Adding this unnecessary element of risk will invariably lead to the development of fewer cures and – in the worst case – nationwide drug shortages. Nations that adopt some form of price controls or “negotiation” typically have less access to life-saving medication. In instances where they do have access, it often takes much longer for these drugs to come to market than it does in the U.S. Implementing this foolish negotiation scheme would give away America’s competitive advantage in this space.

Another sad irony of this proposal is that it would harm lower cost generic and biosimilar companies as much – if not more – than the higher priced brand-name pharmaceutical companies. They too would be victims to the air of uncertainty created by these negotiations. 

It takes years to develop these affordable alternatives and longer still to resolve patent litigation before they can finally be launched. Generics and biosimilars rely heavily on the ability to conduct market research to know how best to approach bringing their product to market. With decisions on whether a brand-name product should be subject to this negotiation, generic and biosimilar manufacturers would be left in the dark regarding key development and investment decisions. This could delay that process further, leaving patients without affordable alternatives for longer, or keep them off the market in some instances altogether.

These facts are ironic, as generic and biosimilar products may even hold the solution to the problem the Build Back Better Act is trying to solve. The renowned data firm IQVIA estimates the government could save roughly $30 billion per year by increasing the availability of these low-cost alternatives. On the other hand, the Congressional Budget Office estimates the drug price negotiation provisions will save Medicare $18-24 billion per year – and that is if the claims of its sponsors can be taken at face value. Free market competition is a more efficient solution according to public estimates than a government command and control model.

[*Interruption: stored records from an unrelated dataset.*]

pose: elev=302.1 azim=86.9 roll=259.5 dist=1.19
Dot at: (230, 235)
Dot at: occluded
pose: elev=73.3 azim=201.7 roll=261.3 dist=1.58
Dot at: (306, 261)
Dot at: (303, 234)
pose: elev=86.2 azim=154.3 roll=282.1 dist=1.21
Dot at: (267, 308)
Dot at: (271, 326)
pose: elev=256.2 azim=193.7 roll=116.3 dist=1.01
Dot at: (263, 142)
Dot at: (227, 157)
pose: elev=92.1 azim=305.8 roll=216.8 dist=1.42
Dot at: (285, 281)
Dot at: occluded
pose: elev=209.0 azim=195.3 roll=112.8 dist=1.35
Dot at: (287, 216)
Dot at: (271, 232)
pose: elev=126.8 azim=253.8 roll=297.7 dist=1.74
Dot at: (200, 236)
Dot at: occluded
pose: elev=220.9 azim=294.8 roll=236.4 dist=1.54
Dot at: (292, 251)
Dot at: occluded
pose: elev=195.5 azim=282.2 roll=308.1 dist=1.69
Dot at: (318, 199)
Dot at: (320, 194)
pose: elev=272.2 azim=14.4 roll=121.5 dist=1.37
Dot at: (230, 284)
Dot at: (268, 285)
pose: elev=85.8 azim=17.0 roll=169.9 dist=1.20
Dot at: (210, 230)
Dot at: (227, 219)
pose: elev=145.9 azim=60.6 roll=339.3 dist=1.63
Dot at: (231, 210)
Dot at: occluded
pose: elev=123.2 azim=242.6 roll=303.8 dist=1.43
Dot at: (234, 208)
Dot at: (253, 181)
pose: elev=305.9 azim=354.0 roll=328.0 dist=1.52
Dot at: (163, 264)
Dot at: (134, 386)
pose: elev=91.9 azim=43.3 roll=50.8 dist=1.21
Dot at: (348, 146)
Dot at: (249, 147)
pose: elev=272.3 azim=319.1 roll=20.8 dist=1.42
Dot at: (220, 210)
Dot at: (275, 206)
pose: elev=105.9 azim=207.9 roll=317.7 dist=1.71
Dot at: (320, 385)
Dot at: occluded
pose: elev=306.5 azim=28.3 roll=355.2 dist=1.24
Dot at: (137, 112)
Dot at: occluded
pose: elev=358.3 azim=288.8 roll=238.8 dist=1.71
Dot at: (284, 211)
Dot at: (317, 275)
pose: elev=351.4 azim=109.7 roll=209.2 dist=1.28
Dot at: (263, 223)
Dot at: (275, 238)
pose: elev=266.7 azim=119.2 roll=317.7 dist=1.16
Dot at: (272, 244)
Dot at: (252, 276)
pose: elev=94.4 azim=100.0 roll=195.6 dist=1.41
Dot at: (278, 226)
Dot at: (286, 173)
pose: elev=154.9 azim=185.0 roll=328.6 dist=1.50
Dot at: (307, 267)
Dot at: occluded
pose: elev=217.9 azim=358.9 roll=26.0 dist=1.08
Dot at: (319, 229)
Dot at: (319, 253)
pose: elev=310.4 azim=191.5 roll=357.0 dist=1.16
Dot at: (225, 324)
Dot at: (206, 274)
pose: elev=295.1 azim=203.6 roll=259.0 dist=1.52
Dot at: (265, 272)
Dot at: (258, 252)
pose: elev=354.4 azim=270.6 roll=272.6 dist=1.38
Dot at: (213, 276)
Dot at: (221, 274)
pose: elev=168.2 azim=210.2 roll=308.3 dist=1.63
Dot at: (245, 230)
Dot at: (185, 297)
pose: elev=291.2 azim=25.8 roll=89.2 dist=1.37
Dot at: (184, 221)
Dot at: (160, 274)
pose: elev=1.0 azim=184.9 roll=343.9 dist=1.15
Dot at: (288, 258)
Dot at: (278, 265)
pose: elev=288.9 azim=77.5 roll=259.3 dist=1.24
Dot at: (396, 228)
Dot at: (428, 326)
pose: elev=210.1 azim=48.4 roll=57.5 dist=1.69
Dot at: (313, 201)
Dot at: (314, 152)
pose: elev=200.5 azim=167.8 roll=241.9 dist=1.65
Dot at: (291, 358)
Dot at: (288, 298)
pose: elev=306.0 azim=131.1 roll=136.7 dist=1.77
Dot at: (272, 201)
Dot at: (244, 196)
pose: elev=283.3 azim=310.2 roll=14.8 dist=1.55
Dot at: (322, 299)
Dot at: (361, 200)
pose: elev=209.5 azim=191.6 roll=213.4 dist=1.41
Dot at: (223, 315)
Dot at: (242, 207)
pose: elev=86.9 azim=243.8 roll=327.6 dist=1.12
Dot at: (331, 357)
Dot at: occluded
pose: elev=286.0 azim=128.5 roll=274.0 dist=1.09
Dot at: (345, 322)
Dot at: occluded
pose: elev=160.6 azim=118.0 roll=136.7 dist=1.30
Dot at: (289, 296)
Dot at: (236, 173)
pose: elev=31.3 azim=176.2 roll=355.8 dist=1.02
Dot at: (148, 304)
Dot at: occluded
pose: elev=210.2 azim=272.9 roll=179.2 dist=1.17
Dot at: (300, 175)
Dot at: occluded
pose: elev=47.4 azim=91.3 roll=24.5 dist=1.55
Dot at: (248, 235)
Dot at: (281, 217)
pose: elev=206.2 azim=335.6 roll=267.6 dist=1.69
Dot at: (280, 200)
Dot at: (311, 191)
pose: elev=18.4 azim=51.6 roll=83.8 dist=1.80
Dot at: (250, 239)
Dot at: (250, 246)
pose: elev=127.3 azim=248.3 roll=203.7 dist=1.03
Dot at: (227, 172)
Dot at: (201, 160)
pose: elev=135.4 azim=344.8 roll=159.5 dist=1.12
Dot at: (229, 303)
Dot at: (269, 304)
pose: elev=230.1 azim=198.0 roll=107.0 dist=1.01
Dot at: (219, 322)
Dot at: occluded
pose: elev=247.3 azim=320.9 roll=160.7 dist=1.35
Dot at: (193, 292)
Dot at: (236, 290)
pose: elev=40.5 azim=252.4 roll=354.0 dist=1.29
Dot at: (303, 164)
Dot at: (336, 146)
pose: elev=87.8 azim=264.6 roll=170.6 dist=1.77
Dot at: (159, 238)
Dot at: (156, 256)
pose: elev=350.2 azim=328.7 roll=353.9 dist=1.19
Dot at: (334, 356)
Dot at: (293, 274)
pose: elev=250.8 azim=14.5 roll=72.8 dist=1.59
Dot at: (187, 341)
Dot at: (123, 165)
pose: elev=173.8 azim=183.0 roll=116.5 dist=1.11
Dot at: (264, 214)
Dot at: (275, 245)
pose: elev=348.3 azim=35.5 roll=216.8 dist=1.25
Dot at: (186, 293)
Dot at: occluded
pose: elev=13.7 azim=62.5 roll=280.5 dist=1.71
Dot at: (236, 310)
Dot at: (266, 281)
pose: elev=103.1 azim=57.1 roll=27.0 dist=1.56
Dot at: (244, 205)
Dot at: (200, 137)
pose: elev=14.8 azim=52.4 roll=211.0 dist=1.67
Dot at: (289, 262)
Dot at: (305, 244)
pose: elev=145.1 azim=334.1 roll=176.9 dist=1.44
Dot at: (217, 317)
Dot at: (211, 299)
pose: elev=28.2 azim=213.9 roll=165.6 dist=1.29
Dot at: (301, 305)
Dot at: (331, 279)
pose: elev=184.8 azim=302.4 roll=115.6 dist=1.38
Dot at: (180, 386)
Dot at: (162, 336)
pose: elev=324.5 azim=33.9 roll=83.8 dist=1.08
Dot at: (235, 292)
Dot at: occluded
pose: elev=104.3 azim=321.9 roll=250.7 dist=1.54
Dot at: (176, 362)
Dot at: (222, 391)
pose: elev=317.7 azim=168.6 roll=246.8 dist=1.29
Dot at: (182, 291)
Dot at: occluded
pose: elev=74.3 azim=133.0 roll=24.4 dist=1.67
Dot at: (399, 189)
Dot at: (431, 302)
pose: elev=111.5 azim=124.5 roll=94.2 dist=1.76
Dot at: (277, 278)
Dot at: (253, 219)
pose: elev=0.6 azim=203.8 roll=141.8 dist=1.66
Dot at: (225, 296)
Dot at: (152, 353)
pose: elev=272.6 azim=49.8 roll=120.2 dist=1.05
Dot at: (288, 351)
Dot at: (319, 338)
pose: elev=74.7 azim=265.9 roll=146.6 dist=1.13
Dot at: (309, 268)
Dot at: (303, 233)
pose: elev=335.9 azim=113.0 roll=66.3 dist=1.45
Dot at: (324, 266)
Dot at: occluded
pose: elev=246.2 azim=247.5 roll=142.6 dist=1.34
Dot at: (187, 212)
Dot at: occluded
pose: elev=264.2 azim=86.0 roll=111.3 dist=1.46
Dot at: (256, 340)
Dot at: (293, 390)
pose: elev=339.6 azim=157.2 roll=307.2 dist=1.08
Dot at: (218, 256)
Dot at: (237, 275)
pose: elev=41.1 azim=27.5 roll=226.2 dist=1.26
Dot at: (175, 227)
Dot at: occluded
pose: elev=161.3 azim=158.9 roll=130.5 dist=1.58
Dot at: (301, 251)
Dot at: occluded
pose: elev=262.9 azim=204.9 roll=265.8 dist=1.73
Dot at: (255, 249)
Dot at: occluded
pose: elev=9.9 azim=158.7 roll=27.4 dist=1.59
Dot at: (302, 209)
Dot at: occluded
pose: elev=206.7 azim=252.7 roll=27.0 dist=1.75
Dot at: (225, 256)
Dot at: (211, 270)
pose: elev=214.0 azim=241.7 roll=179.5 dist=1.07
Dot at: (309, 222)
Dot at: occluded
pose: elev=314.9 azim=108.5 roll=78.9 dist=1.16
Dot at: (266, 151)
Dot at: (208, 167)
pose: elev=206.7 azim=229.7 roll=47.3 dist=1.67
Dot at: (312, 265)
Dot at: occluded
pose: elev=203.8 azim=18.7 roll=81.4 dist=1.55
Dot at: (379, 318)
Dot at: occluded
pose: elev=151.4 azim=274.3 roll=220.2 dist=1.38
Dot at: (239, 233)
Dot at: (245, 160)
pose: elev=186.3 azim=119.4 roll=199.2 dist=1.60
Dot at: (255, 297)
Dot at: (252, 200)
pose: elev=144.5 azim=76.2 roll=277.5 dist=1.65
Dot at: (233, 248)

The pharmaceutical ecosystem in the United States is certainly very complicated. Brand name companies develop innovative cures. The nation got to see that on full display with their record development of multiple effective vaccines to fight the COVID-19 pandemic in record time. Generic manufacturers seek to follow up that innovation by adding similar options for patients and families at a lower cost. Both are necessary to ensure our capabilities adapt and advance while simultaneously avoiding pricing anyone out of the market. 

The Medicare negotiation proposal in the latest iteration of the Build Back Better Act seems determined to cause harm to all parts of this ecosystem with a painfully simplistic solution to a complex issue. Having a nameless government bureaucrat decree that prices ought to be lower will not change the economic realities surrounding the years of investment that go into getting these cures into the hands of those who need them most. Nor will it improve outcomes for patients.

 

Dan Savickas is the director of tech policy at the Taxpayers Protection Alliance.